For young trans people in Australia, the road to medical transition can be long, expensive, and frightening. Trans kids still have to go to court for permission to be their true selves. But there are young advocates leading the way to change all that. Jess Jones reports.


Georgie Stone was seven years old when she first thought about suicide.

“I realised that either I was going to be a girl or I was going to kill myself,” she says.

“That was the moment of realisation that I needed people to understand, that this is who I am. I’m not just a boy who likes girl things.”

Stone has known her whole life that she’s a girl, and she was ten when she started puberty.

At that time, young people wanting to take puberty blockers, known as stage one, had to make a submission to the Family Court for permission.

“My testosterone levels were really high, and I was stressed out at that point, because I didn’t think that we’d be able to get to court in time,” she says.

“I was getting quite scared.

“There was a lot of comparing myself to other girls at school. They were talking about periods and breasts and stuff like that, and I was stressed about puberty and masculinising.”

Stage one treatment for trans children no longer requires the family to go to court, thanks to lobbying by Stone herself.

Stage two treatment is hormone replacement therapy to bring on puberty for a young trans person’s correct sex—oestrogen to start female puberty, in Stone’s case. And unlike stage one, it still requires permission from the court.

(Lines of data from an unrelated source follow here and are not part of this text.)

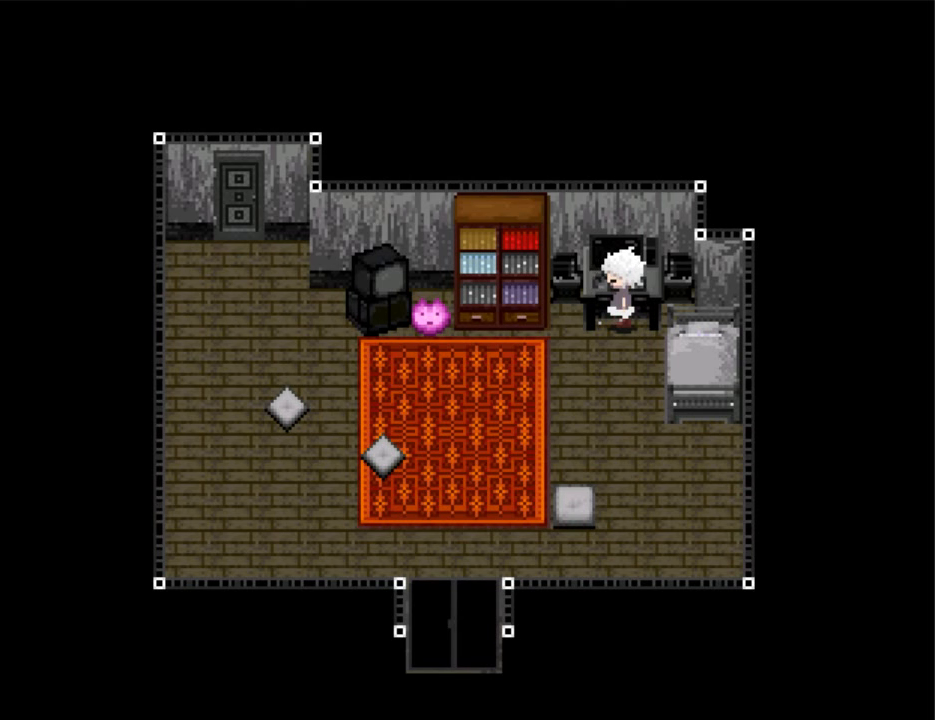
{"keys": [], "events": [[33, "x", "down"], [133, "x", "up"], [367, "down", "down"], [400, "down", "up"], [433, "z", "down"], [500, "z", "up"]]}
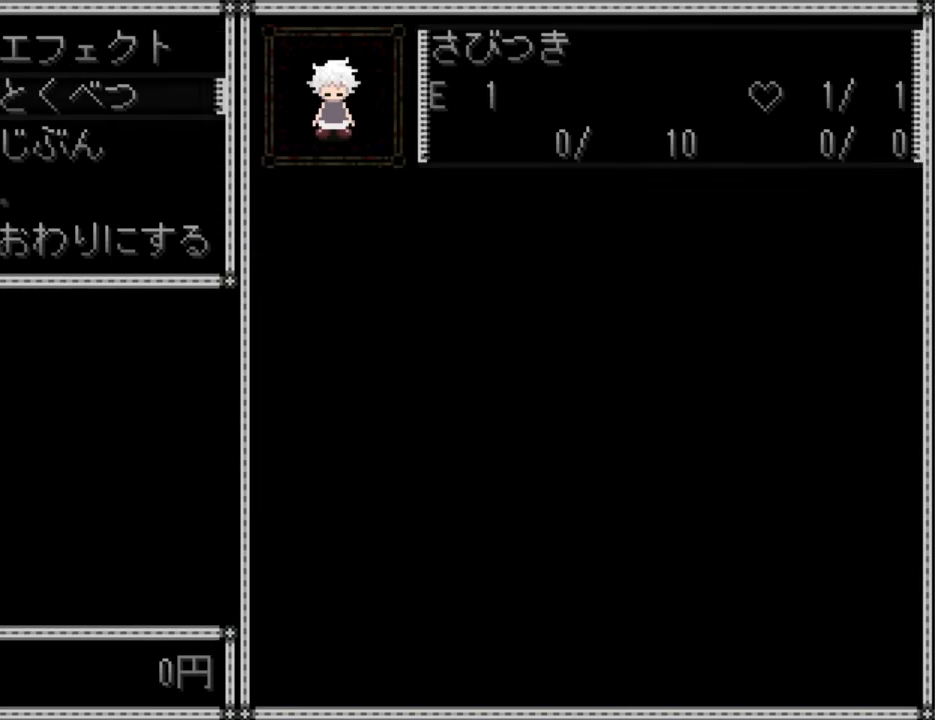
{"keys": [], "events": [[100, "z", "down"], [133, "z", "up"], [167, "z", "down"], [233, "z", "up"], [333, "z", "down"], [400, "z", "up"], [467, "z", "down"], [500, "z", "up"]]}
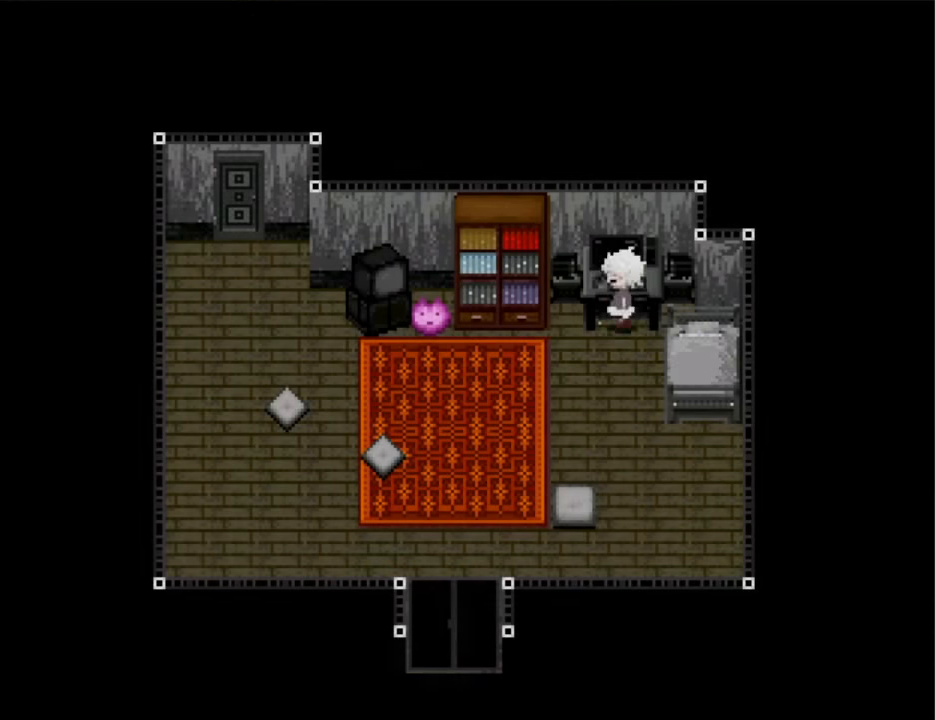
{"keys": [], "events": [[100, "z", "down"], [200, "z", "up"]]}
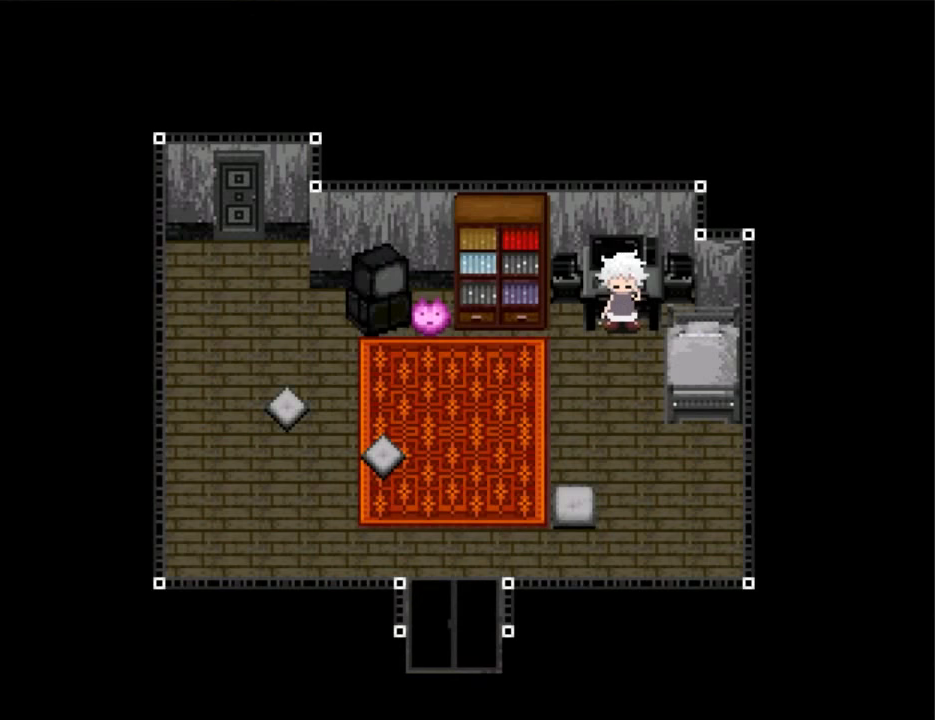
{"keys": [], "events": []}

“I was very self-conscious about my body,” says Stone. “I thought I looked really masculine and I really wanted to go into female puberty so I could develop alongside my peers.”

Stone was 15 when she went to court for permission to start hormone therapy.

“Going to court was really stressful,” she says. “It’s a long process, getting your lawyers and all the documents together, getting letters from your paediatrician and your psychiatrist.

“It’s a really drawn-out experience, and just having to go through that, for trans kids, is incredibly stressful. Applying for stage two was probably one of the darkest periods of my life.

“I became very paranoid about my voice breaking and that I didn’t look feminine. Even though I probably did look feminine, I was over-examining my body, scrutinising every inch of myself. And that came directly from having to go to court.

“It’s horrible, and it’s worse for other kids who don’t have parents who are supportive or whose families aren’t able to get pro bono lawyers. It costs families thousands and thousands of dollars. To have the mental health issues that come out of the process, and the pressure it puts on the whole family as well, it’s horrible. It’s awful.”

The big day in court finally came, and Stone watched as one of the most important decisions in her life was made.

“Sitting in the courtroom with the judge who was going to make a massive decision about my body, I felt completely powerless,” she says.

“It’s bizarre, a decision that should be mine about my body, was handed to a complete stranger. It’s completely and utterly unfair.”

Fortunately, the court agreed to grant Stone access to stage two hormones.

“It was like all the stress and this massive burden had just been lifted from my shoulders,” she remembers.

“I felt like finally I didn’t have to go back to court and I could live as my authentic self without anyone else having to decide for me what’s best for me. I was so relieved that I didn’t have to plead anymore with anybody to just be who I am, I could just do it and move on.”

Stone’s court appearance was in the morning, and she started hormone treatment that afternoon.

“We went up to the local pharmacy together,” says Stone’s mother.

“I put in the script, and we got the packet and took it to the cash register. It cost us $8.90.

“We both started laughing and laughing, because it had been such a horrific process, and such an awful ordeal, and so discriminatory, all for a packet of standard oestrogen tablets that cost $8.90.”

Stone is involved in advocacy for young trans people, and has been pushing for the government to scrap the court requirement for hormones. In March she delivered a petition to federal parliament with over 15,000 signatures.

Mill O’Sullivan from LGBTI youth network Minus18 is also part of the fight to have the court requirement removed for trans teens to access hormones.

They hold particular concerns for non-binary and gender-diverse young people whose transitions may not be as straightforward.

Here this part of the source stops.